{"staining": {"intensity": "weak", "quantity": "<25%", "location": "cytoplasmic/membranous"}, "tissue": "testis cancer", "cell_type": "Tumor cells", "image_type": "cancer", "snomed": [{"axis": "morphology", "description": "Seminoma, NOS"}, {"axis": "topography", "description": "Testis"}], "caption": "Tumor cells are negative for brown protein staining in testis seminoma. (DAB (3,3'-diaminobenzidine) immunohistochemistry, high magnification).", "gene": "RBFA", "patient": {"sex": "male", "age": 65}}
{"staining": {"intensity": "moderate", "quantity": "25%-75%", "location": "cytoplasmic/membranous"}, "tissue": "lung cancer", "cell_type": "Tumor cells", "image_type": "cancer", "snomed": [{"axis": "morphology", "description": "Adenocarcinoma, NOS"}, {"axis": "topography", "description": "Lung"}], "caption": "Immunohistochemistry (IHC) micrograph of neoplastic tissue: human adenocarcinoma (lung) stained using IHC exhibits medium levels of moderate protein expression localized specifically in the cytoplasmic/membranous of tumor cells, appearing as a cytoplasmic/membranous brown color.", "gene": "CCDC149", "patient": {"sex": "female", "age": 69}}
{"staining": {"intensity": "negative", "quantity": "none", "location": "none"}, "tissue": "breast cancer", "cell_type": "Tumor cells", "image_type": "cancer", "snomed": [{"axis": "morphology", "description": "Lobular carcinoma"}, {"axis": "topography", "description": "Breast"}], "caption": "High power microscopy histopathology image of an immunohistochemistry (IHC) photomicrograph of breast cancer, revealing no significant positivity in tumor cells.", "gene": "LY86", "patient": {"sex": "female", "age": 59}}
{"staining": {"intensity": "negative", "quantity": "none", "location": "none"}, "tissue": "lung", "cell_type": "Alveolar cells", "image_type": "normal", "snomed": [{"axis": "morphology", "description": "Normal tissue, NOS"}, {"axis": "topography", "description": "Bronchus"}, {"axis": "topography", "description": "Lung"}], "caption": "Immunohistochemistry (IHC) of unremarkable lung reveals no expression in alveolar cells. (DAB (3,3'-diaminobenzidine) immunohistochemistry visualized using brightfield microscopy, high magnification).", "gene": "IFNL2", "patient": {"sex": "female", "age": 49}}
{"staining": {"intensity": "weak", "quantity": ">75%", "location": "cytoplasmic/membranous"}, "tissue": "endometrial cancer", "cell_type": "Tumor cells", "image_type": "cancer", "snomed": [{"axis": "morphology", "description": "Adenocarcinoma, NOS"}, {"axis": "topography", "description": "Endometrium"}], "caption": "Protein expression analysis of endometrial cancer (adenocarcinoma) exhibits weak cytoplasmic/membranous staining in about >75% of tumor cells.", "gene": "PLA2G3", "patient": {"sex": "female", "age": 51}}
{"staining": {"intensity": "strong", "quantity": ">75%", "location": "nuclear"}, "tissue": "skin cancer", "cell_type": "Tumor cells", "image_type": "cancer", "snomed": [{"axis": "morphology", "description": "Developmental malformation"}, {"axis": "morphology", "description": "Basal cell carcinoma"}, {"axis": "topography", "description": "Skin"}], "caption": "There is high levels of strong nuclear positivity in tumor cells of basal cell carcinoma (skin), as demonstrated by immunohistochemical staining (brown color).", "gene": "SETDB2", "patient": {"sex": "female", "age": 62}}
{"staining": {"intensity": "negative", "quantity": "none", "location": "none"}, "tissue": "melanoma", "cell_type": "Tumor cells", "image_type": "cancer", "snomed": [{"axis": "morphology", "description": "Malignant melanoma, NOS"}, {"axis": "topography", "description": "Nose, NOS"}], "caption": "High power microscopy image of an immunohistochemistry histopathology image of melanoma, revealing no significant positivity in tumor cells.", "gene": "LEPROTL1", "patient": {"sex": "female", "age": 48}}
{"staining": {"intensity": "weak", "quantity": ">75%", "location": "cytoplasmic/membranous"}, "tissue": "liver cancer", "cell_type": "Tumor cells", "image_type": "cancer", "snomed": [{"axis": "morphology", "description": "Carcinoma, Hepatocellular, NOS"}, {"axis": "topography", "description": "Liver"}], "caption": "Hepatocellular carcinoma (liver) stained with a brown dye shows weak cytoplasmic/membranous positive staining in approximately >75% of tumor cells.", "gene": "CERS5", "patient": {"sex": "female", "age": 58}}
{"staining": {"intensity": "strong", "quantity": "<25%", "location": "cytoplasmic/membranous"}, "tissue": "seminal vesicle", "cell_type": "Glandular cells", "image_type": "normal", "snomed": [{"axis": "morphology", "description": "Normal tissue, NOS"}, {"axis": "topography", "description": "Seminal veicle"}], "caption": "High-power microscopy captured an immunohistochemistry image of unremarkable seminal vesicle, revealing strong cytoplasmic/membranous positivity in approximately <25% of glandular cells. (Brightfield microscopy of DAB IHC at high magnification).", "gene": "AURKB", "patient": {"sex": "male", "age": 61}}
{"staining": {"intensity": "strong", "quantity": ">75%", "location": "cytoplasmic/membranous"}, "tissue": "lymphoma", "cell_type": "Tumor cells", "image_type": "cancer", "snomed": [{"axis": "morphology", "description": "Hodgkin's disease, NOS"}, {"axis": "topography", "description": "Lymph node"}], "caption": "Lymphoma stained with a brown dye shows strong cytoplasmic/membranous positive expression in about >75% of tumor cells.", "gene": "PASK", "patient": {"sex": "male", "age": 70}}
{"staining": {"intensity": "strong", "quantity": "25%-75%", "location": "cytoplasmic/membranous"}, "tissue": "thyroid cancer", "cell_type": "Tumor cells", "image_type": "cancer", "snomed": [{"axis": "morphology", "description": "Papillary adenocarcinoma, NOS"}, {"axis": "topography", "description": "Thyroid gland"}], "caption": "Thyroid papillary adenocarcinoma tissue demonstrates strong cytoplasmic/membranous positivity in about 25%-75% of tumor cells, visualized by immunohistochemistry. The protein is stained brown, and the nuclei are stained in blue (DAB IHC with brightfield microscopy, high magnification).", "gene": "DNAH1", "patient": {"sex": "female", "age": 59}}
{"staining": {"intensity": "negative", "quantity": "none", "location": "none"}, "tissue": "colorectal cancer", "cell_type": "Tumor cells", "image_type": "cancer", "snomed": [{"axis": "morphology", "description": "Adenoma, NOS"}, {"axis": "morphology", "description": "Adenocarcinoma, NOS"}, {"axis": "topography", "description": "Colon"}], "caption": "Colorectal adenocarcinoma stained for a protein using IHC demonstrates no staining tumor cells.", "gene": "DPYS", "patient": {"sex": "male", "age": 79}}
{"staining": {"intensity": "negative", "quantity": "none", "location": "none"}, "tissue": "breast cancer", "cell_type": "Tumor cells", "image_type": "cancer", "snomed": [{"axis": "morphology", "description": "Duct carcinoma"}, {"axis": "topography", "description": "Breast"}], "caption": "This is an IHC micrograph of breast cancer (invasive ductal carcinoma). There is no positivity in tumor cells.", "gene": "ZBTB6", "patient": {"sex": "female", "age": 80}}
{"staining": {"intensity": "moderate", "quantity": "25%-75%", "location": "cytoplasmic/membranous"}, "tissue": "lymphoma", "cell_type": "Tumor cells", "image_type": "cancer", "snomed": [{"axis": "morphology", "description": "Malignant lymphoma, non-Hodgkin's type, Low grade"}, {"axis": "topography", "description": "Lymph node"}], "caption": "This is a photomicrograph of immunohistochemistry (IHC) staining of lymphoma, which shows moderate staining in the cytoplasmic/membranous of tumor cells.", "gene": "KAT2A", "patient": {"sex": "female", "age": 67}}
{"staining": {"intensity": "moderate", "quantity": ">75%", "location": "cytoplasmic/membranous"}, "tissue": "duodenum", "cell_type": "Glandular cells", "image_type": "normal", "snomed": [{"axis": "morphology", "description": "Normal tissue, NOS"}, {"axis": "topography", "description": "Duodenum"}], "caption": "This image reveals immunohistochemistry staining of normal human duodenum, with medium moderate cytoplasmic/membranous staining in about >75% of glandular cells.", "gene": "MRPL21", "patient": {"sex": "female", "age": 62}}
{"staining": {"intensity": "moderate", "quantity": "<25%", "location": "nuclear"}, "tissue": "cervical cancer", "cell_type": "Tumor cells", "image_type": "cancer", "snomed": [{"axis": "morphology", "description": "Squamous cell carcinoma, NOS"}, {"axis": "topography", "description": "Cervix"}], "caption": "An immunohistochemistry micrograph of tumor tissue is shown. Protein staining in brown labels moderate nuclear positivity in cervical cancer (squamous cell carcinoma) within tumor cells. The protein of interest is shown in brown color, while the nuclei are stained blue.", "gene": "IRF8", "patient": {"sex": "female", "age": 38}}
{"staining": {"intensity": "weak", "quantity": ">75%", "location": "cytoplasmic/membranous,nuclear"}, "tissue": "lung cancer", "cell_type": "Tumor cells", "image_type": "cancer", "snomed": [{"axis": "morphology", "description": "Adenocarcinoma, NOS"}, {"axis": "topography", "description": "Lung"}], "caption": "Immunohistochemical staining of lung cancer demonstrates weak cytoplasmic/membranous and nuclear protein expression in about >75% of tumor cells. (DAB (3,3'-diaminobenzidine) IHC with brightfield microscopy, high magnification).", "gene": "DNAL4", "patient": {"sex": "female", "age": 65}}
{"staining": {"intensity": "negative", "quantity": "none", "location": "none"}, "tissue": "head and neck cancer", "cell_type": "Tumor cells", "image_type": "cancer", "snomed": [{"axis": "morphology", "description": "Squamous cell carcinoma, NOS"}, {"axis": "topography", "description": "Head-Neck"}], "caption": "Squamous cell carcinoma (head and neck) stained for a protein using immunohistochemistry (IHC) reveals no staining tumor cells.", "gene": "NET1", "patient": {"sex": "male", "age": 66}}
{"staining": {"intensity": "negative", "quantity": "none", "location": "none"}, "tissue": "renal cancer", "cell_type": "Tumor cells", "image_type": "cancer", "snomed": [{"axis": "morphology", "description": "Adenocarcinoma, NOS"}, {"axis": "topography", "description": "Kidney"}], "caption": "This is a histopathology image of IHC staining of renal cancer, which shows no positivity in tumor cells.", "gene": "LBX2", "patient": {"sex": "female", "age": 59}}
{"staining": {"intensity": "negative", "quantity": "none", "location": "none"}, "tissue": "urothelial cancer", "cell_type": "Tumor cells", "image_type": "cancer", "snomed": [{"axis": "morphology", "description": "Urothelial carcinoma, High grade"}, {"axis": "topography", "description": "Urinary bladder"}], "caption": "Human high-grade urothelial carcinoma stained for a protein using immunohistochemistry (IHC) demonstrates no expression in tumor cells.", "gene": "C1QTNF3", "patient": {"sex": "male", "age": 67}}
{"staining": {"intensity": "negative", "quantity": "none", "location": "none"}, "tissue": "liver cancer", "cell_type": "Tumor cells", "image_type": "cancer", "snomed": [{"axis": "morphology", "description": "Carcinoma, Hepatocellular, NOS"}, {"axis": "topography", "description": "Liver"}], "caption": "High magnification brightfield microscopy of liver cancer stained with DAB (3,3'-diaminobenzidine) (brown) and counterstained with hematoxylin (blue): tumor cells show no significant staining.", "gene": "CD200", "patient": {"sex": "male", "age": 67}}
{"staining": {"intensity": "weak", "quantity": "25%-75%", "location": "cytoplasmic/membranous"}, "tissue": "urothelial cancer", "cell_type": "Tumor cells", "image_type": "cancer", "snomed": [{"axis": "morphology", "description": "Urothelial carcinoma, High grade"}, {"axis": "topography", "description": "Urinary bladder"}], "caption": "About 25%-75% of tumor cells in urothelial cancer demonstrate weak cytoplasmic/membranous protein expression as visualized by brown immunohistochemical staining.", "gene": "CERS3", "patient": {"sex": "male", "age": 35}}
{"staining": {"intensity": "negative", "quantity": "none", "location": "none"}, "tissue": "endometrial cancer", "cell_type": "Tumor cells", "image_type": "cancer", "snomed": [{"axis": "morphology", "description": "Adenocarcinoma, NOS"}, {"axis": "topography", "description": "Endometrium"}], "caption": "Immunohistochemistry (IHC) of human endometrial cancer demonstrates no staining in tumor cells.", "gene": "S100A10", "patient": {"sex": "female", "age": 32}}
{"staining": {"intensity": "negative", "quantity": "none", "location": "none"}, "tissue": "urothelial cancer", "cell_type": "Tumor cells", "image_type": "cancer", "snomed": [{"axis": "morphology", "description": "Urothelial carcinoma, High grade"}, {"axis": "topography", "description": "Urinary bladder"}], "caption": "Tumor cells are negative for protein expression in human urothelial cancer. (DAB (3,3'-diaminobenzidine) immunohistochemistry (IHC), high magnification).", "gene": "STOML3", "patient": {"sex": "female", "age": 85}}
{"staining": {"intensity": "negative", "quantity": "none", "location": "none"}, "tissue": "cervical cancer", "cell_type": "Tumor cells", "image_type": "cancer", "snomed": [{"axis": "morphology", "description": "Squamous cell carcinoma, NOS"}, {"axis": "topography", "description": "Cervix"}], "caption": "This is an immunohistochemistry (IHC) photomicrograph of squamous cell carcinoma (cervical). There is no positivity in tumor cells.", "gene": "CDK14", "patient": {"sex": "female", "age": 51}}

→ Task objective: Output the material above exactly, but only from the line that carries "magnification brightfield microscopy" through the line that carries "negative for protein".

→ Response box:
{"staining": {"intensity": "negative", "quantity": "none", "location": "none"}, "tissue": "liver cancer", "cell_type": "Tumor cells", "image_type": "cancer", "snomed": [{"axis": "morphology", "description": "Carcinoma, Hepatocellular, NOS"}, {"axis": "topography", "description": "Liver"}], "caption": "High magnification brightfield microscopy of liver cancer stained with DAB (3,3'-diaminobenzidine) (brown) and counterstained with hematoxylin (blue): tumor cells show no significant staining.", "gene": "CD200", "patient": {"sex": "male", "age": 67}}
{"staining": {"intensity": "weak", "quantity": "25%-75%", "location": "cytoplasmic/membranous"}, "tissue": "urothelial cancer", "cell_type": "Tumor cells", "image_type": "cancer", "snomed": [{"axis": "morphology", "description": "Urothelial carcinoma, High grade"}, {"axis": "topography", "description": "Urinary bladder"}], "caption": "About 25%-75% of tumor cells in urothelial cancer demonstrate weak cytoplasmic/membranous protein expression as visualized by brown immunohistochemical staining.", "gene": "CERS3", "patient": {"sex": "male", "age": 35}}
{"staining": {"intensity": "negative", "quantity": "none", "location": "none"}, "tissue": "endometrial cancer", "cell_type": "Tumor cells", "image_type": "cancer", "snomed": [{"axis": "morphology", "description": "Adenocarcinoma, NOS"}, {"axis": "topography", "description": "Endometrium"}], "caption": "Immunohistochemistry (IHC) of human endometrial cancer demonstrates no staining in tumor cells.", "gene": "S100A10", "patient": {"sex": "female", "age": 32}}
{"staining": {"intensity": "negative", "quantity": "none", "location": "none"}, "tissue": "urothelial cancer", "cell_type": "Tumor cells", "image_type": "cancer", "snomed": [{"axis": "morphology", "description": "Urothelial carcinoma, High grade"}, {"axis": "topography", "description": "Urinary bladder"}], "caption": "Tumor cells are negative for protein expression in human urothelial cancer. (DAB (3,3'-diaminobenzidine) immunohistochemistry (IHC), high magnification).", "gene": "STOML3", "patient": {"sex": "female", "age": 85}}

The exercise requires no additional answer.